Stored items
====================

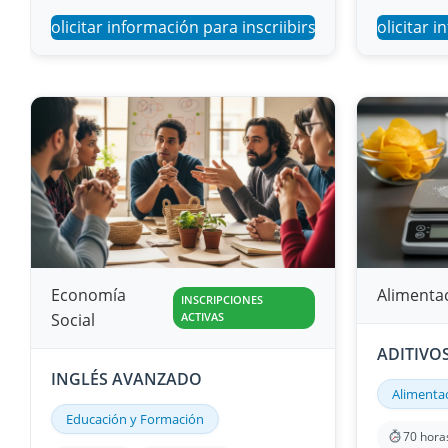
Solicitar información para inscriibirse
Solicitar i
Economía
Alimenta
INSCRIPCIONES
Social
ACTIVAS
ADITIVO
INGLÉS AVANZADO
Alimentac
Educación y Formación
70 hora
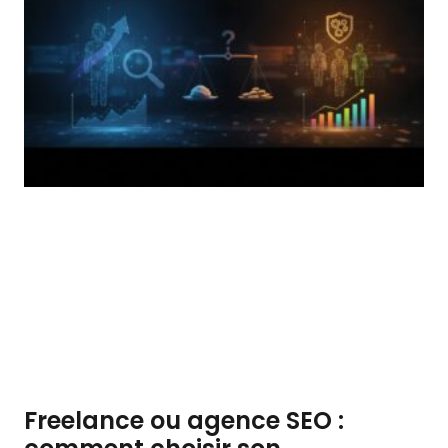
Freelance ou agence SEO :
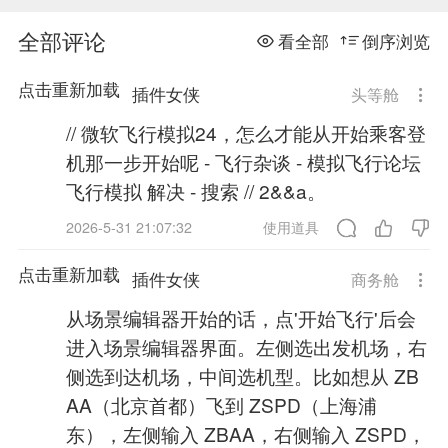
全部评论
看全部
倒序浏览
点击重新加载
插件女侠
头等舱
// 微软飞行模拟24，怎么才能从开始乘客登
机那一步开始呢 - 飞行杂谈 - 模拟飞行论坛
飞行模拟 解决 - 搜索 // 2&&a。
2026-5-31 21:07:32
使用道具
点击重新加载
插件女侠
商务舱
从场景编辑器开始的话，点'开始飞行'后会
进入场景编辑器界面。左侧选出发机场，右
侧选到达机场，中间选机型。比如想从 ZB
AA（北京首都）飞到 ZSPD（上海浦
东），左侧输入 ZBAA，右侧输入 ZSPD，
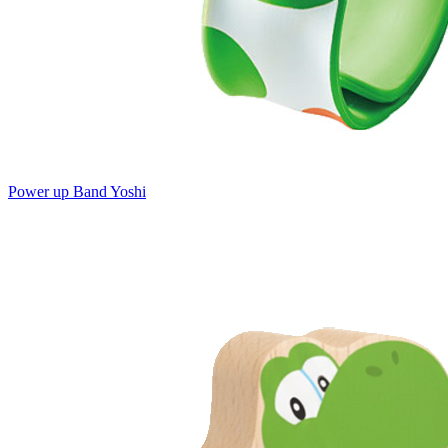
Power up Band Yoshi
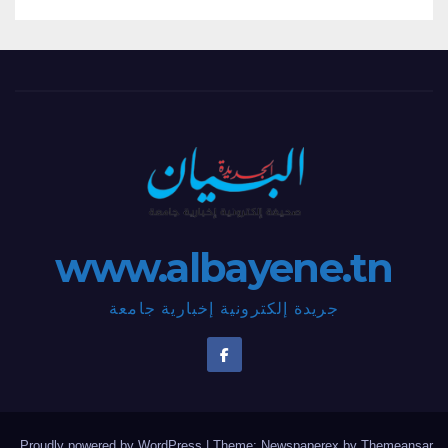
www.albayene.tn
جريدة إلكترونية إخبارية جامعة
.
Proudly powered by WordPress
|
Theme: Newspaperex by
Themeansar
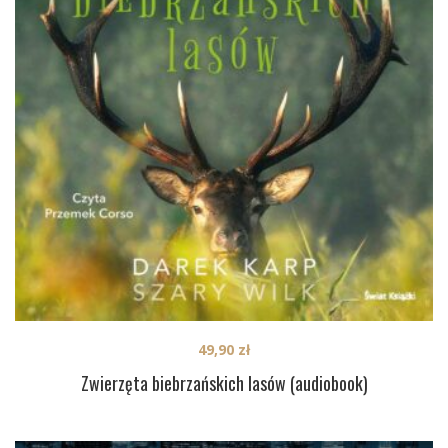
49,90
zł
Zwierzęta biebrzańskich lasów (audiobook)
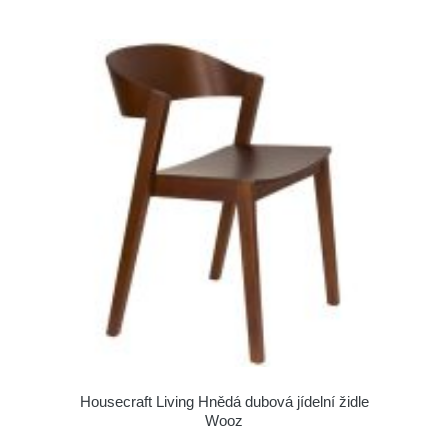
Housecraft Living Hnědá dubová jídelní židle
Wooz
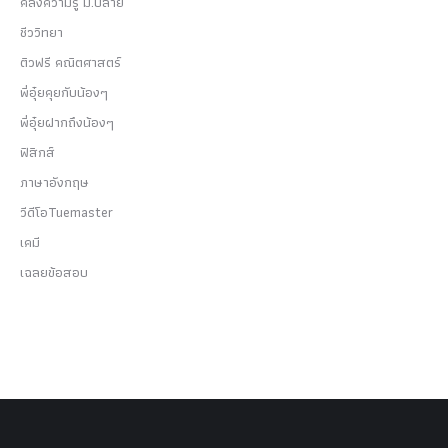
คลังความรู้ ม.ปลาย
ชีววิทยา
ติวฟรี คณิตศาสตร์
พี่อุ๋ยคุยกับน้องๆ
พี่อุ๋ยฝากถึงน้องๆ
ฟิสิกส์
ภาษาอังกฤษ
วีดีโอTuemaster
เคมี
เฉลยข้อสอบ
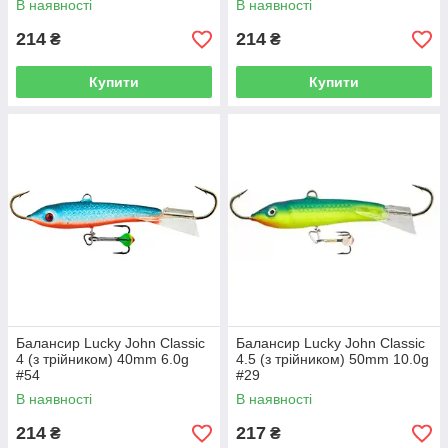
В наявності
В наявності
214
214
₴
₴
Купити
Купити
Балансир Lucky John Classic
Балансир Lucky John Classic
4 (з трійником) 40mm 6.0g
4.5 (з трійником) 50mm 10.0g
#54
#29
В наявності
В наявності
214
217
₴
₴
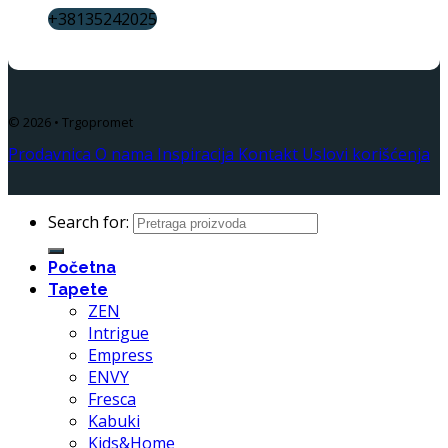
+38135242025
© 2026 • Trgopromet
Prodavnica
O nama
Inspiracija
Kontakt
Uslovi korišćenja
Search for:
Početna
Tapete
ZEN
Intrigue
Empress
ENVY
Fresca
Kabuki
Kids&Home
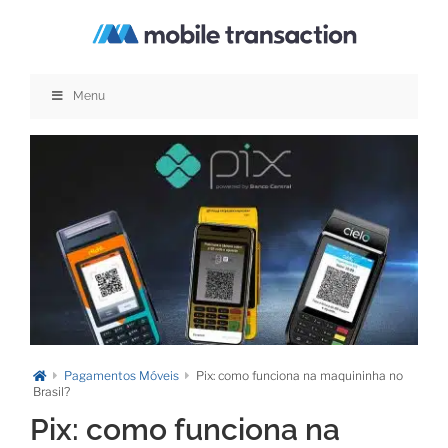
Skip
to
content
Menu
Pagamentos Móveis
Pix: como funciona na maquininha no
Brasil?
Pix: como funciona na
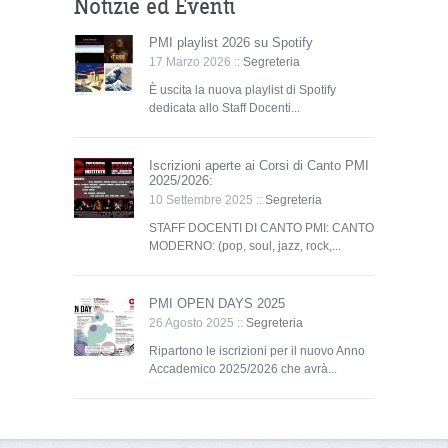
Notizie ed Eventi
PMI playlist 2026 su Spotify
17 Marzo 2026 ::
Segreteria
È uscita la nuova playlist di Spotify
dedicata allo Staff Docenti...
Iscrizioni aperte ai Corsi di Canto PMI
2025/2026:
10 Settembre 2025 ::
Segreteria
STAFF DOCENTI DI CANTO PMI: CANTO
MODERNO: (pop, soul, jazz, rock,...
PMI OPEN DAYS 2025
26 Agosto 2025 ::
Segreteria
Ripartono le iscrizioni per il nuovo Anno
Accademico 2025/2026 che avrà...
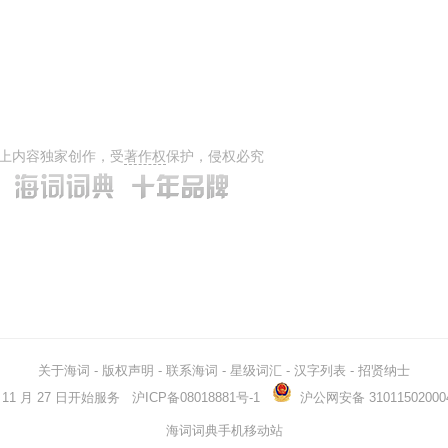
blurred
模糊的
ailing
生病的
stupor
昏迷
bloodless
无血色的
subtle
微妙的
上内容独家创作，受
著作权
保护，侵权必究
twilight
黄昏
distant
疏远的
keel
(船的)龙骨
keel over
倾覆(翻转)
worn
用旧的
...
lightheaded
头昏眼花的
deliquium
失神
关于海词
-
版权声明
-
联系海词
-
星级词汇
-
汉字列表
-
招贤纳士
conk
鼻子
03 年 11 月 27 日开始服务
沪ICP备08018881号-1
沪公网安备 31011502000
light
光
海词词典手机移动站
fainthearted
懦弱的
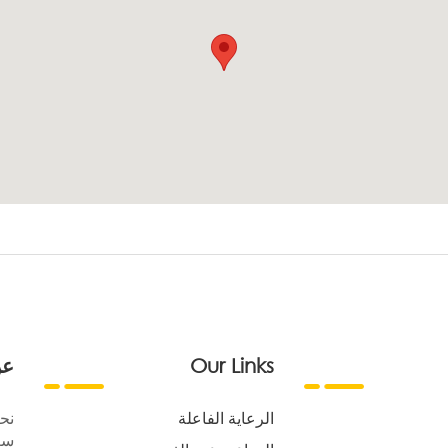
Our Links
عن
الرعاية الفاعلة
نح
سع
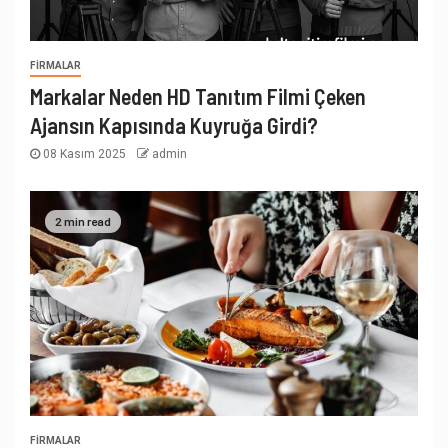
FIRMALAR
Markalar Neden HD Tanıtım Filmi Çeken
Ajansın Kapısında Kuyruğa Girdi?
08 Kasım 2025
admin
2 min read
FIRMALAR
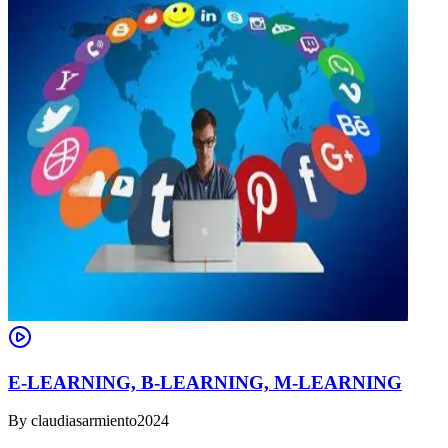
E-LEARNING, B-LEARNING, M-LEARNING
By
claudiasarmiento2024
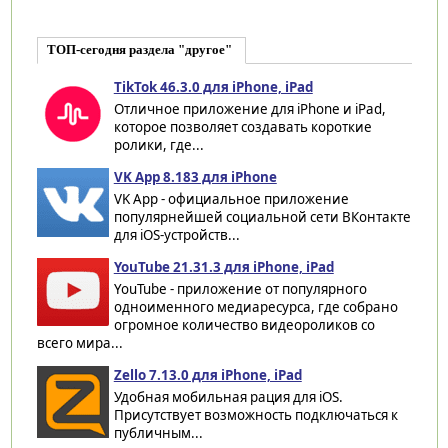
ТОП-сегодня раздела "другое"
TikTok 46.3.0 для iPhone, iPad
Отличное приложение для iPhone и iPad,
которое позволяет создавать короткие
ролики, где...
VK App 8.183 для iPhone
VK App - официальное приложение
популярнейшей социальной сети ВКонтакте
для iOS-устройств...
YouTube 21.31.3 для iPhone, iPad
YouTube - приложение от популярного
одноименного медиаресурса, где собрано
огромное количество видеороликов со
всего мира...
Zello 7.13.0 для iPhone, iPad
Удобная мобильная рация для iOS.
Присутствует возможность подключаться к
публичным...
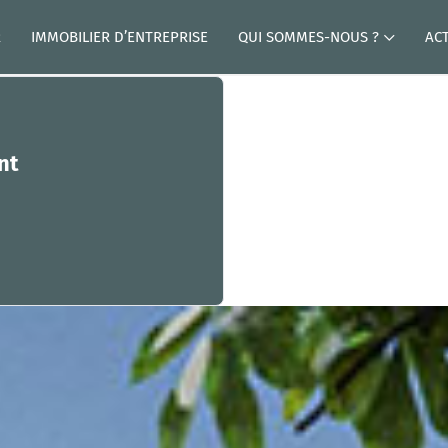
R
IMMOBILIER D’ENTREPRISE
QUI SOMMES-NOUS ?
AC
nt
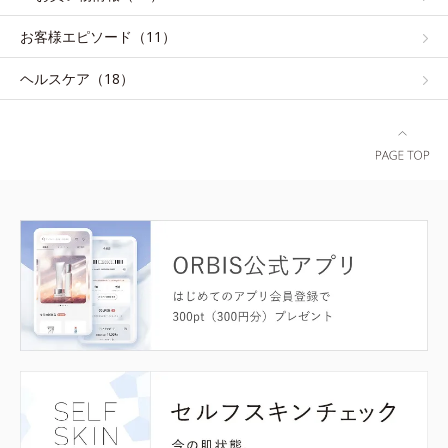
お客様エピソード（11）
ヘルスケア（18）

====================

Reproduce every line of text in the listing above without any changes, and leave out the pictures.

*Problem solution*:
Solicitar información para inscriibirse
Solicitar i
Economía
Alimenta
INSCRIPCIONES
Social
ACTIVAS
ADITIVO
INGLÉS AVANZADO
Alimentac
Educación y Formación
70 hora
Freelance ou agence SEO :
全部评论
看全部
倒序浏览
点击重新加载
插件女侠
头等舱
// 微软飞行模拟24，怎么才能从开始乘客登
机那一步开始呢 - 飞行杂谈 - 模拟飞行论坛
飞行模拟 解决 - 搜索 // 2&&a。
2026-5-31 21:07:32
使用道具
点击重新加载
插件女侠
商务舱
从场景编辑器开始的话，点'开始飞行'后会
进入场景编辑器界面。左侧选出发机场，右
侧选到达机场，中间选机型。比如想从 ZB
AA（北京首都）飞到 ZSPD（上海浦
东），左侧输入 ZBAA，右侧输入 ZSPD，
Power up Band Yoshi
www.albayene.tn
جريدة إلكترونية إخبارية جامعة
.
Proudly powered by WordPress
|
Theme: Newspaperex by
Themeansar
49,90
zł
Zwierzęta biebrzańskich lasów (audiobook)
Housecraft Living Hnědá dubová jídelní židle
Wooz
คลังความรู้ ม.ปลาย
ชีววิทยา
ติวฟรี คณิตศาสตร์
พี่อุ๋ยคุยกับน้องๆ
พี่อุ๋ยฝากถึงน้องๆ
ฟิสิกส์
ภาษาอังกฤษ
วีดีโอTuemaster
เคมี
เฉลยข้อสอบ
В наявності
В наявності
214
214
₴
₴
Купити
Купити
Балансир Lucky John Classic
Балансир Lucky John Classic
4 (з трійником) 40mm 6.0g
4.5 (з трійником) 50mm 10.0g
#54
#29
В наявності
В наявності
214
217
₴
₴
+38135242025
© 2026 • Trgopromet
Prodavnica
O nama
Inspiracija
Kontakt
Uslovi korišćenja
Search for:
Početna
Tapete
ZEN
Intrigue
Empress
ENVY
Fresca
Kabuki
Kids&Home
Skip
to
content
Menu
Pagamentos Móveis
Pix: como funciona na maquininha no
Brasil?
Pix: como funciona na
Notizie ed Eventi
PMI playlist 2026 su Spotify
17 Marzo 2026 ::
Segreteria
È uscita la nuova playlist di Spotify
dedicata allo Staff Docenti...
Iscrizioni aperte ai Corsi di Canto PMI
2025/2026:
10 Settembre 2025 ::
Segreteria
STAFF DOCENTI DI CANTO PMI: CANTO
MODERNO: (pop, soul, jazz, rock,...
PMI OPEN DAYS 2025
26 Agosto 2025 ::
Segreteria
Ripartono le iscrizioni per il nuovo Anno
Accademico 2025/2026 che avrà...
blurred
模糊的
ailing
生病的
stupor
昏迷
bloodless
无血色的
subtle
微妙的
上内容独家创作，受
著作权
保护，侵权必究
twilight
黄昏
distant
疏远的
keel
(船的)龙骨
keel over
倾覆(翻转)
worn
用旧的
...
lightheaded
头昏眼花的
deliquium
失神
关于海词
-
版权声明
-
联系海词
-
星级词汇
-
汉字列表
-
招贤纳士
conk
鼻子
03 年 11 月 27 日开始服务
沪ICP备08018881号-1
沪公网安备 31011502000
light
光
海词词典手机移动站
fainthearted
懦弱的
Our Links
عن
الرعاية الفاعلة
نح
سع
FIRMALAR
Markalar Neden HD Tanıtım Filmi Çeken
Ajansın Kapısında Kuyruğa Girdi?
08 Kasım 2025
admin
2 min read
FIRMALAR
E-LEARNING, B-LEARNING, M-LEARNING
By
claudiasarmiento2024
ТОП-сегодня раздела "другое"
TikTok 46.3.0 для iPhone, iPad
Отличное приложение для iPhone и iPad,
которое позволяет создавать короткие
ролики, где...
VK App 8.183 для iPhone
VK App - официальное приложение
популярнейшей социальной сети ВКонтакте
для iOS-устройств...
YouTube 21.31.3 для iPhone, iPad
YouTube - приложение от популярного
одноименного медиаресурса, где собрано
огромное количество видеороликов со
всего мира...
Zello 7.13.0 для iPhone, iPad
Удобная мобильная рация для iOS.
Присутствует возможность подключаться к
публичным...
R
IMMOBILIER D’ENTREPRISE
QUI SOMMES-NOUS ?
AC
nt
お客様エピソード（11）
ヘルスケア（18）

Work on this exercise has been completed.